October 31, 2008

DSC01300

My mirror is the most important, indispensable tool I own. Take any of my other tools or materials- my pens, my brushes, my inks, my table and chair- I can always just use something else and still make comics. But without my page-sized dollar store mirror, I'd be up a certain creek without a certain kind of stick.

Most people who think of a cartoonist using a mirror think of them using it to reference facial expressions, and indeed I do do that, as you can see:
faces

But that's actually not what I use it most for. I use it to find flaws in drawings that I can't quite figure out right-ways.

We've all had the experience where we spend hours looking at a drawing, re-drawing this detail and that detail, but something that we can't quite put our finger on still looks wrong with it. For some reason, holding up a mirror to that drawing is like putting on ghost-detecting glases: all the problems you could sense were there but couldn't quite see are thrown into horrifying clarity. Below, I've done a doodle based on a drawing a friend recently asked help with, and I've added two of my own most common, mirror-fixable problems to it. As you can see, there's clearly things wrong with the drawing, but it might not be immediately clear what exactly is wrong or how to fix it:
frontways

Now, let's flip the image around and look at it:
backways

Flipped around, it becomes much easier to see the problems.

Have a look at the shoulder and elbow: it's easy to see how that the artist was running out of room and tried to fit the whole figure into the picture. This tendency to distort things while trying to cram them in is a common mistake, especially when people draw from life, where they don't plan out the composition and start drawing only to find that what they want to draw will run off the page. Try to think of the edges of your drawing as the rectangular hole in a piece of cardboard that you're holding in front of your face to look at what you're drawing, and not some sort of suitcase that you have to jam everything into. If something is running off the edge that you want in the drawing, move the rectangle around. Maybe it needs to be more to the side. Maybe you need to back up more. Maybe you need a differently shaped rectangle. Rearrange the rectangle around the stuff you want to draw, not the other way around.

Now look at the face. This is my most common mistake: I often don't put the features on the face in a way that matches the plane of the face. It's a mistake that stems from my difficulty in imagining the face in 3 dimensions, because I ignored faces in life drawing class. I'm exaggerating a little for effect here, but I really do often find that when I look at a face that seems wrong in the mirror, the features are too high, too low, or off to one side. Once you can see it, it's an easy fix.

Now look at the chair legs.

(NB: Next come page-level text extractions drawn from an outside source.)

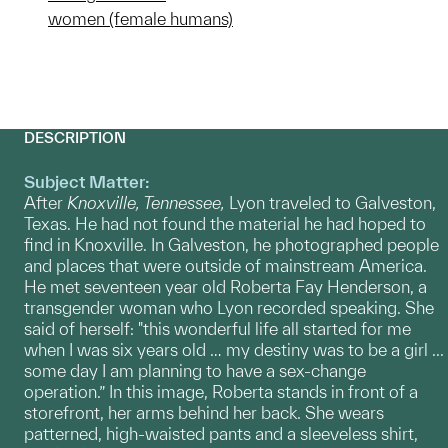
women (female humans)
DESCRIPTION
Subject Matter:
After
Knoxville, Tennessee,
Lyon traveled to Galveston,
Texas. He had not found the material he had hoped to
find in Knoxville. In Galveston, he photographed people
and places that were outside of mainstream America.
He met seventeen year old Roberta Fay Henderson, a
transgender woman who Lyon recorded speaking. She
said of herself: "this wonderful life all started for me
when I was six years old … my destiny was to be a girl ...
some day I am planning to have a sex-change
operation.” In this image, Roberta stands in front of a
storefront, her arms behind her back. She wears
patterned, high-waisted pants and a sleeveless shirt,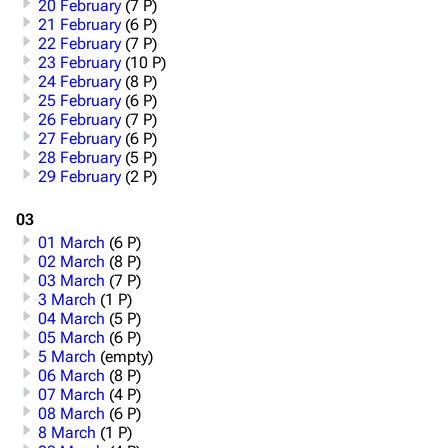
20 February
(7 P)
21 February
(6 P)
22 February
(7 P)
23 February
(10 P)
24 February
(8 P)
25 February
(6 P)
26 February
(7 P)
27 February
(6 P)
28 February
(5 P)
29 February
(2 P)
03
01 March
(6 P)
02 March
(8 P)
03 March
(7 P)
3 March
(1 P)
04 March
(5 P)
05 March
(6 P)
5 March
(empty)
06 March
(8 P)
07 March
(4 P)
08 March
(6 P)
8 March
(1 P)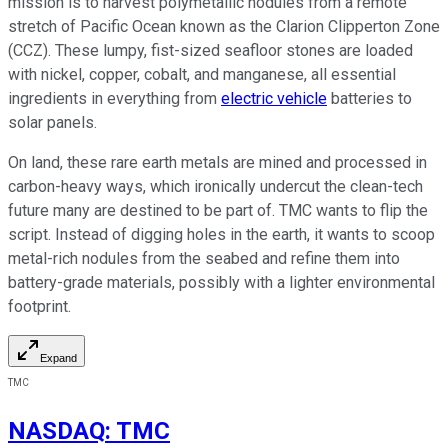
mission is to harvest polymetallic nodules from a remote
stretch of Pacific Ocean known as the Clarion Clipperton Zone
(CCZ). These lumpy, fist-sized seafloor stones are loaded
with nickel, copper, cobalt, and manganese, all essential
ingredients in everything from
electric vehicle
batteries to
solar panels.
On land, these rare earth metals are mined and processed in
carbon-heavy ways, which ironically undercut the clean-tech
future many are destined to be part of. TMC wants to flip the
script. Instead of digging holes in the earth, it wants to scoop
metal-rich nodules from the seabed and refine them into
battery-grade materials, possibly with a lighter environmental
footprint.
Expand
TMC
NASDAQ
:
TMC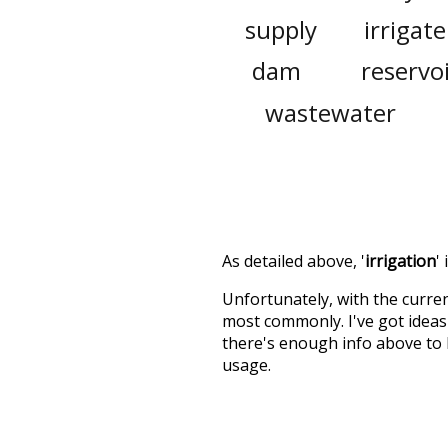
supply
irrigate
dam
reservo
wastewater
As detailed above, '
irrigation
'
Unfortunately, with the curren
most commonly. I've got ideas 
there's enough info above to
usage.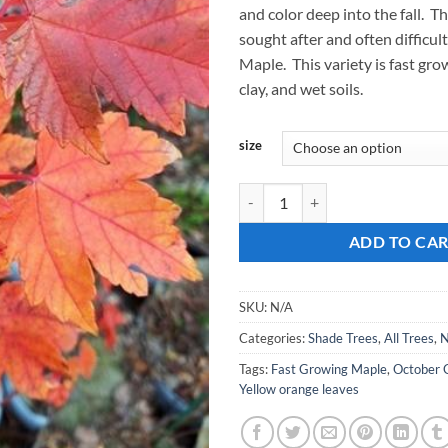
and color deep into the fall. Thi
$
sought after and often difficult
Maple. This variety is fast gro
clay, and wet soils.
size
Acer rubrum, 'October Glory Mapl
ADD TO CA
SKU:
N/A
Categories:
Shade Trees
,
All Trees
,
N
Tags:
Fast Growing Maple
,
October 
Yellow orange leaves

In this case, you can see that it was distorted because it was going to run off the edge, but even when that's not the problem I find that I can't draw in perspective without a mirror. It allows me to see if a figure seems too small or large, and other very subtle mistakes. Generating a believable space is hard even for the most gifted pros, and artists need all the help they can get.

Here's the drawing with my corrections over it:
corrections

The best place to get a mirror is a dollar store. They have cheap, rectangular mirrors roughly the size of a comic page, which allows you to set the mirror next to your art and see the reversed page sitting next to your real art. Sometimes I'll even draw my corrections in the mirror, glancing back and forth as I go. This kind of mirror will be about 3 bucks. It comes in a terrible frame that I always tear off. Then I tape the edges and back, so if it breaks it won't get glass everywhere.

Mirrors aren't just great for anatomy and perspective, they can help you see problems with composition, too. And they're great and finding problems in type, which is all about the positive and negative spaces being even and pleasing. A mirror will let you see odd gaps in your type. All my graphic designer friends view their type in reverse to check it as they go.

If you're like me, as you've been reading this you've wanted to jump up and look at all your old drawings to check for mistakes. DON'T DO THAT. You will want to kill yourself. What's drawn is drawn; move on and draw new things.

Next week's tool: light.

If anyone has any of their own images whose flaws reveal themselves in reverse that they'd like to share for some masochistic reason, send them to contact@matthew-bernier.com.

1 comment:

Marc Hudgins said...

Another useful tool for "flipping" is a lightbox if you have one. Not only can you reverse the image, but you can draw away on the flip side making corrections and then turn it back over and incorporate the changes.